* Instruction:
Extend the piece on America and the real lesson of 9/11, picking up right after its final sentence.

Will America Ever Learn the Real Lesson of 9/11?

9/11 Causes
Secretary of Defense Rumsfeld and President Bush 2003 by Helene C. Stikkel

Twenty years ago a triumphant superpower—variously termed the unipower, hyperpower, essential nation, and more—was brought low. Having spent years imposing its will upon other nations, bombing, invading, and occupying them essentially at will, the denizens of Washington learned that America’s homeland was vulnerable.

Indeed, that day more than any other demonstrated that the misnamed Department of Defense actually did little to protect the U.S. The job of the Pentagon, once more accurately named the Department of War, was to dominate the world. If the task was obliterating another nation, DOD was up to the task. Keeping Americans safe, not so much.

That day also should have been the moment that the country realized the radical disconnect between what Americans thought of America and what people around the world thought of America. Even as many still see the U.S. as a land of opportunity and hope, others see it as the source of oppression and violence. Indeed, many distinguish between America and its people, liberties, and bounty, and its government.

Yet the U.S. never has been good at introspection. Perhaps that shouldn’t be expected by friendly, earnest, hard-working patriots with little interest in international affairs. Far more culpable, however, are the elites who made Washington foreign policy.

For all the boilerplate rhetoric about freedom, democracy, and human rights, America’s foreign policy leadership agreed with President George H.W. Bushwho famously declared, “what we say goes.” The problem was not that the U.S. sometimes confronted great evil, such as Iraq’s Saddam Hussein, in the context of which Bush was speaking. But America was so often intimately involved in embracing, sometimes even supporting, that evil.

For instance, the U.S. backed Hussein in his war of aggression against Iran in which a million or more people may have died. One aspect of Washington’s support was protecting Gulf oil shipments used to fund his war, which led to the American shootdown of an Iranian airliner, killing 290 innocent people. Tehran was a constant U.S. target because of the revolution against the tyrannical Shah Reza Pahlavi, an American ally who seized power in a coup backed by Washington. In the Middle East, the U.S. backed dictatorships ranging from Egypt to Saudi Arabia.

An equally fundamental failing that distorts American foreign policy is hubris. The capital’s foreign policy elite, whose members seamlessly move in and out of government, Wall Street firms, think tanks, universities, consultancies, and more, almost universally believe that it has been anointed by providence if not God to rule. And that what is now colloquially known as the Blob is unreservedly good for humankind.

However, until the ascension of Madeleine Albright, few masters of the foreign policy universe mentioned such controversial truths in public. In 1998 Albright, then secretary of state, declared: “we are the indispensable nation. We stand tall and we see further than other countries into the future, and we see the danger here to all of us.” The only proper response today to such claims after decades of disastrous military interventions is hysterical laughter.

This sense of superiority probably explained her most infamous remark, made when she was UN ambassador. Asked to justify sanctions against Iraq which, it was estimated, had killed a half million babies, she answered: “we think the price is worth it.” Quite simply, the U.S. was empowered to sentence other peoples to die. And Americans too, as indicated when she earlier asked Colin Powell: “What’s the use of having this superb military you’re always talking about if we can’t use it?”

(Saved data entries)
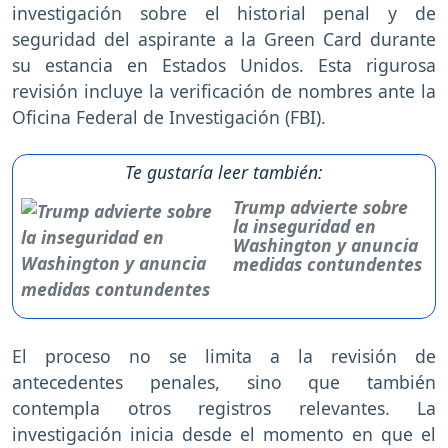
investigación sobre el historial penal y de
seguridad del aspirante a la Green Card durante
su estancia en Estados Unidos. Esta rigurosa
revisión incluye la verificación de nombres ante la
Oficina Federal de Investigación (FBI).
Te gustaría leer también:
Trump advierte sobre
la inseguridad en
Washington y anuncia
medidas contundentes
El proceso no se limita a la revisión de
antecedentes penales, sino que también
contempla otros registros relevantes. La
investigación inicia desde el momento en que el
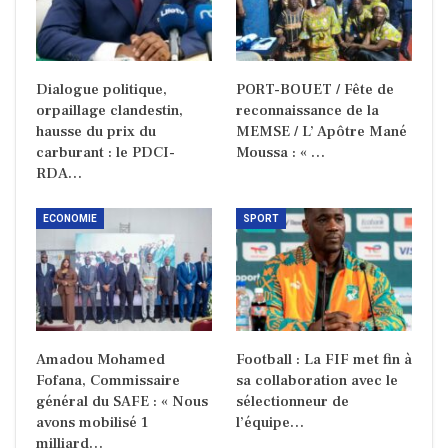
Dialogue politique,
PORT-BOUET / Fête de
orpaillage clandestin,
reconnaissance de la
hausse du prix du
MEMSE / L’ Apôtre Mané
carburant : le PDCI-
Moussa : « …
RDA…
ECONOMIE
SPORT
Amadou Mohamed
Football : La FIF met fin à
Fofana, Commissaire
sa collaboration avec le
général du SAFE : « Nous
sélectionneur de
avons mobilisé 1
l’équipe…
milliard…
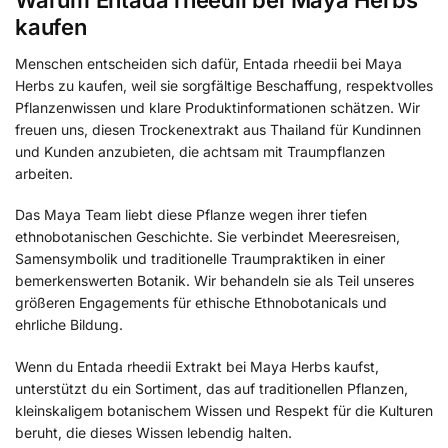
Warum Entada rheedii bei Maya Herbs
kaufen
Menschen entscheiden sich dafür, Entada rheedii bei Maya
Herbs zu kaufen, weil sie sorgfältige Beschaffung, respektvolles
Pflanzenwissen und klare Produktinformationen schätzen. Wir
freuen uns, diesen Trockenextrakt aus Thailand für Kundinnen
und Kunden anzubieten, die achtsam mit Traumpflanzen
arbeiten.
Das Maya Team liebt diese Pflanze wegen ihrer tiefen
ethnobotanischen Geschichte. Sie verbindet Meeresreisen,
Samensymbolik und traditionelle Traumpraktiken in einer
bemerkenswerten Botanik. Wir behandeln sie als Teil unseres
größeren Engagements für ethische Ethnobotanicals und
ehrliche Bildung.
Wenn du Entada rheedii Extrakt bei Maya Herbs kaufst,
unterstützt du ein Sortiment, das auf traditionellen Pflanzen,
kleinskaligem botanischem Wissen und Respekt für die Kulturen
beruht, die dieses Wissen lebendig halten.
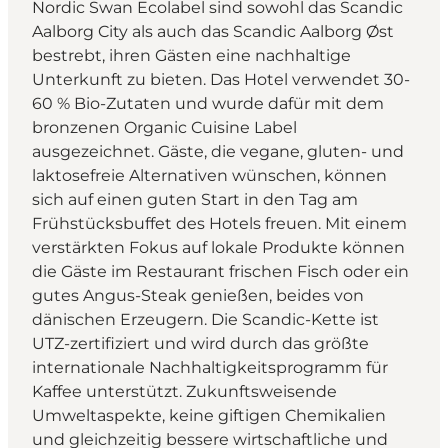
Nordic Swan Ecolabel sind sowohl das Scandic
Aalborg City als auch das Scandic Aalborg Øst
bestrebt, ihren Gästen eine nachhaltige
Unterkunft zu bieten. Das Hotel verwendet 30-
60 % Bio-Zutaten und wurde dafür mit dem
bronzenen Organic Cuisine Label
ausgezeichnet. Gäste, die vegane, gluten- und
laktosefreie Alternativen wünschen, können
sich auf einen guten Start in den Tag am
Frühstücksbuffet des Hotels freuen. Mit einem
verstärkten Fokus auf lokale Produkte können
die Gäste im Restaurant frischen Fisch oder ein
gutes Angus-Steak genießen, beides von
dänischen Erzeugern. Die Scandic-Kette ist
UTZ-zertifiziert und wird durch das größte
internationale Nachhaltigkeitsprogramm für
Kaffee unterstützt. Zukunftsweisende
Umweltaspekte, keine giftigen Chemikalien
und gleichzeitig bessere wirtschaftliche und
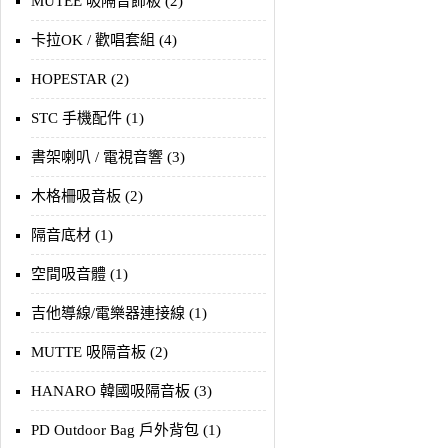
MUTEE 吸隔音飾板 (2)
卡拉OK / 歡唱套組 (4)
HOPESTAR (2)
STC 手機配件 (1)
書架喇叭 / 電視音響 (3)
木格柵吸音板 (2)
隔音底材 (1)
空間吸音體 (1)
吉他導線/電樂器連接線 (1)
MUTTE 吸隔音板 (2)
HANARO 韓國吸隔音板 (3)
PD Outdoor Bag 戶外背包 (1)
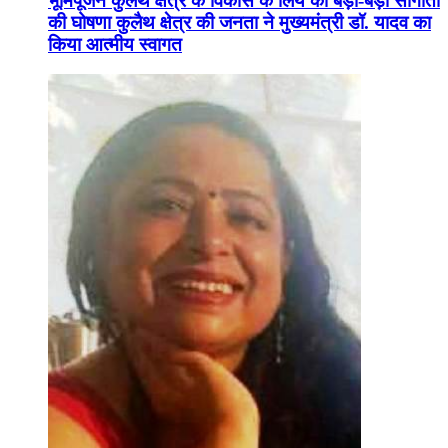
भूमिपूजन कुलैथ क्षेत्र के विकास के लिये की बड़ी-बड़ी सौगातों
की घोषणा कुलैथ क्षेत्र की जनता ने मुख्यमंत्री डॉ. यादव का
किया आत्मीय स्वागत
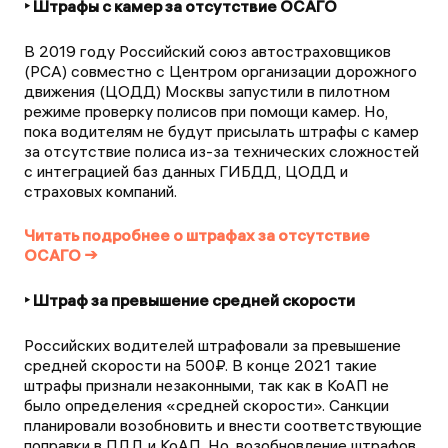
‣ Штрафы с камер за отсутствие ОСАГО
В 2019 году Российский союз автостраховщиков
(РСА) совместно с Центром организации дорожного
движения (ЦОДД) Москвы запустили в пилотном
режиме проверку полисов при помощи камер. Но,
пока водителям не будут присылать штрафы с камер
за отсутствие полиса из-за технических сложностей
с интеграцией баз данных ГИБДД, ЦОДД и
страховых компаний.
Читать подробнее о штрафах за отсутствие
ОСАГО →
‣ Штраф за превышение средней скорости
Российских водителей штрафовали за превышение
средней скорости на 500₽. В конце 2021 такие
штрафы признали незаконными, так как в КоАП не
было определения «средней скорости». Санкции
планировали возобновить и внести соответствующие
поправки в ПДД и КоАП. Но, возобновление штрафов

* Task result:
Although all these characteristics were present during the Cold War, the Soviet collapse removed any substantial foreign constraint on U.S. action. Washington policymakers enjoyed their vastly increased opportunities to do good and ill. Alas, few others benefited. Lord Acton’s pithy aphorism, that “power tends to corrupt, and absolute power corrupts absolutely,” applies to America no less than other nations. The better intentions of Washington officials did not sufficiently mitigate the impact of human sin and arrogance.

The 9/11 atrocity only reinforced U.S. hubris with sanctimony. Not only was the attack morally monstrous. It came as an unimaginable shock. For those who believed not only that Washington could but should run the world, blame surely belonged on everyone else. Indeed, to the Blob the only logical explanation was that America was attacked because it was beautiful, wonderful, free—the exceptional nation, like no other.

After the murder of nearly 3,000 people President Bush told Americans that “Freedom itself was attacked this morning by a faceless coward, and freedom will be defended.” Moreover, he insisted, “America was targeted for attack because we’re the brightest beacon for freedom and opportunity in the world. And no one will keep that light from shining.”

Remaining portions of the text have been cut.